**LISTED ENTRIES**

◆ ◆ ◆ ◆

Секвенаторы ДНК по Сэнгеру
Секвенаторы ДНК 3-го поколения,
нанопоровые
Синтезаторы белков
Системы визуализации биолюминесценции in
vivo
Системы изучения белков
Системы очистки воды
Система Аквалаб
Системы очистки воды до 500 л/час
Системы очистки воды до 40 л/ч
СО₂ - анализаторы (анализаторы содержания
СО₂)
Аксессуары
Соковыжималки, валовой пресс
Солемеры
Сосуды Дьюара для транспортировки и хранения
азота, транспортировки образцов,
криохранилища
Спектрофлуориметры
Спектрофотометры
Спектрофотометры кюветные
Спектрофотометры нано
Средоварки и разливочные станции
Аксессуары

◆ ◆ ◆ ◆

Only lines holding the string "транспортировки" are wanted; gather each one from the entries above.

**FINISHED TASK**
Сосуды Дьюара для транспортировки и хранения
азота, транспортировки образцов,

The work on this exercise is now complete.